Alıntılanan metin ->
★ ★ ★ ★ ★

Park içinde bir çok seyir tepesi bulunuyor, hep aynı yeri görüyor olsanız da, farklı açılardan gördüğünüz için değişik görüntüler ortaya çıkıyor. Hoşumuza giden yerlerde durarak hem etrafı seyrettik hem de fotoğraf çektik. Kızıl renkli bu kum taşı yapılar vadi tabanındaki bodur ağaçlarla bir bütünlük kazanarak harika bir görüntü sunuyordu. Güneş ise bazı yerleri aydınlatırken bazı yerleri gölgede bırakıyordu. Gölge de kalan yerlerde sıcaklık çok fark ediyor ve üşümemize neden oluyordu. Yine durduğumuz bir seyir tepesinden etrafı seyrederken aşağı inen bir yol olduğunu gördüm ve aşağıya doğru inip farklı fotoğraflar çekmeyi düşündüm. Bu yol vadi tabanına kadar iniyordu ve sürekli kullanıldığı için doğal bir merdiven görünümüne kavuşmuştu. Çok fazla gözden kaybolmadan fotoğraf çekip tekrar yukarı döndüm.

★ ★ ★ ★ ★

Veri bölümü ->
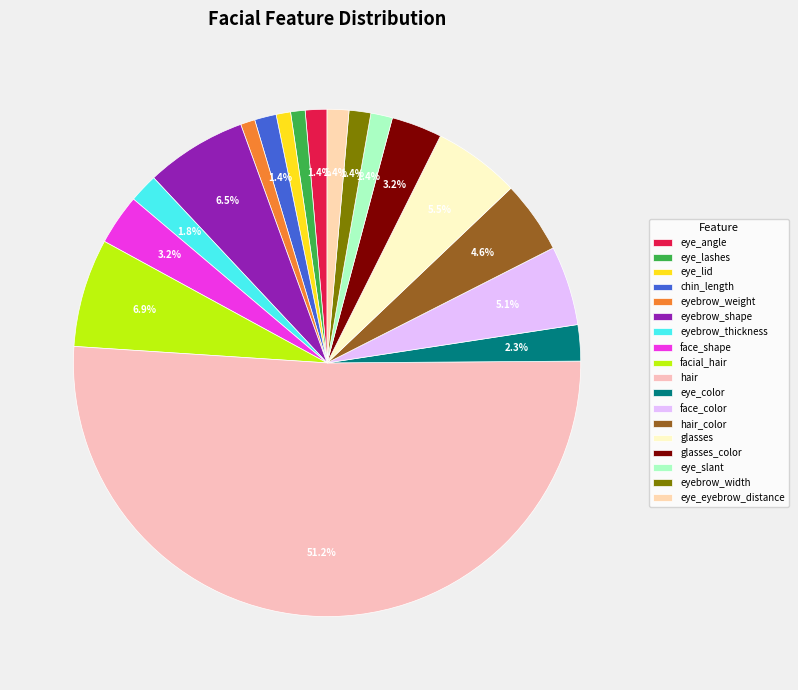

Between eyebrow_thickness and face_shape, which is larger?

face_shape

★ ★ ★ ★ ★

Görevler ->
- 1) Alıntılanan metne göre vadi tabanına inen yol neden doğal bir merdiven görünümüne kavuşmuştu?
- 2) Alıntılanan metinde "Park içinde bir" ifadesinden başlayıp "tekrar yukarı döndüm." ifadesi de dahil olmak üzere o ifadeye kadar uzanan kısmı kelimesi kelimesine aktarın.

Görevlere yanıtlar ->
- 1) Sürekli kullanıldığı için.

- 2)
Park içinde bir çok seyir tepesi bulunuyor, hep aynı yeri görüyor olsanız da, farklı açılardan gördüğünüz için değişik görüntüler ortaya çıkıyor. Hoşumuza giden yerlerde durarak hem etrafı seyrettik hem de fotoğraf çektik. Kızıl renkli bu kum taşı yapılar vadi tabanındaki bodur ağaçlarla bir bütünlük kazanarak harika bir görüntü sunuyordu. Güneş ise bazı yerleri aydınlatırken bazı yerleri gölgede bırakıyordu. Gölge de kalan yerlerde sıcaklık çok fark ediyor ve üşümemize neden oluyordu. Yine durduğumuz bir seyir tepesinden etrafı seyrederken aşağı inen bir yol olduğunu gördüm ve aşağıya doğru inip farklı fotoğraflar çekmeyi düşündüm. Bu yol vadi tabanına kadar iniyordu ve sürekli kullanıldığı için doğal bir merdiven görünümüne kavuşmuştu. Çok fazla gözden kaybolmadan fotoğraf çekip tekrar yukarı döndüm.